Sitworld: Event History #12 High Impact Situations And Much More

OpenAirPool

John Alvord, IBM Corporation

jalvord@us.ibm.com

Draft #1 – 1 May 2018 – Level 1.00000

Follow on twitter

Inspiration

The Event History Audit project is complex to grasp as a whole. The following series of posts will track individual diagnostic efforts and how the new project aided in the process.

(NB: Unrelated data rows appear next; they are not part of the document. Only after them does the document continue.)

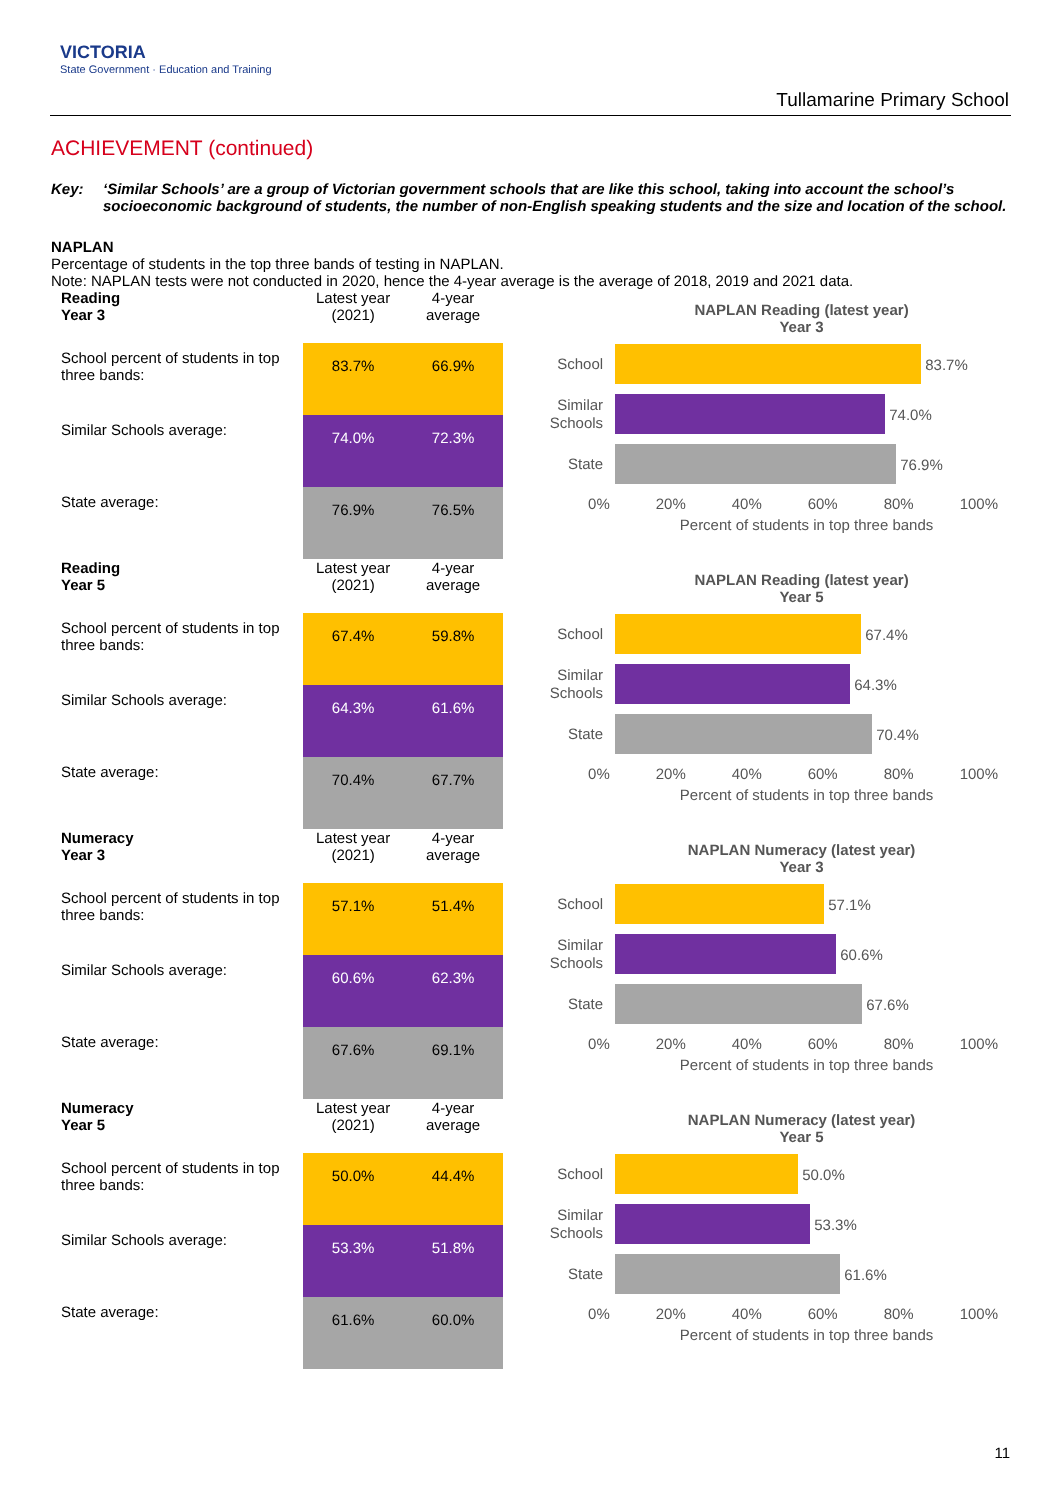VICTORIA
State Government · Education and Training
Tullamarine Primary School
ACHIEVEMENT (continued)
Key: ‘Similar Schools’ are a group of Victorian government schools that are like this school, taking into account the school’s socioeconomic background of students, the number of non-English speaking students and the size and location of the school.
NAPLAN
Percentage of students in the top three bands of testing in NAPLAN.
Note: NAPLAN tests were not conducted in 2020, hence the 4-year average is the average of 2018, 2019 and 2021 data.
| Reading Year 3 | Latest year (2021) | 4-year average |
| --- | --- | --- |
| School percent of students in top three bands: | 83.7% | 66.9% |
| Similar Schools average: | 74.0% | 72.3% |
| State average: | 76.9% | 76.5% |
NAPLAN Reading (latest year)
Year 3
School
83.7%
Similar Schools
74.0%
State
76.9%
0% 20% 40% 60% 80% 100%
Percent of students in top three bands
| Reading Year 5 | Latest year (2021) | 4-year average |
| --- | --- | --- |
| School percent of students in top three bands: | 67.4% | 59.8% |
| Similar Schools average: | 64.3% | 61.6% |
| State average: | 70.4% | 67.7% |
NAPLAN Reading (latest year)
Year 5
School
67.4%
Similar Schools
64.3%
State
70.4%
0% 20% 40% 60% 80% 100%
Percent of students in top three bands
| Numeracy Year 3 | Latest year (2021) | 4-year average |
| --- | --- | --- |
| School percent of students in top three bands: | 57.1% | 51.4% |
| Similar Schools average: | 60.6% | 62.3% |
| State average: | 67.6% | 69.1% |
NAPLAN Numeracy (latest year)
Year 3
School
57.1%
Similar Schools
60.6%
State
67.6%
0% 20% 40% 60% 80% 100%
Percent of students in top three bands
| Numeracy Year 5 | Latest year (2021) | 4-year average |
| --- | --- | --- |
| School percent of students in top three bands: | 50.0% | 44.4% |
| Similar Schools average: | 53.3% | 51.8% |
| State average: | 61.6% | 60.0% |
NAPLAN Numeracy (latest year)
Year 5
School
50.0%
Similar Schools
53.3%
State
61.6%
0% 20% 40% 60% 80% 100%
Percent of students in top three bands
11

This was about diagnosing a situation that produces a lot of results and what that means and what to do. Then it became more complicated and interesting.

This was seen in the Summary Report

Total Result Bytes: 11698309 49.38 K/min Worry[9.88%]

49.38K bytes per minute incoming to a hub TEMS is not usually something to worry about. The standard worry point is 500K bytes per minute. Even so it is always interesting to review situations which are dominating and can be rethought. If case you ever wondered, the maximum incoming result rate ever seen was 93 megs/minute and 128 remote TEMS were crippled.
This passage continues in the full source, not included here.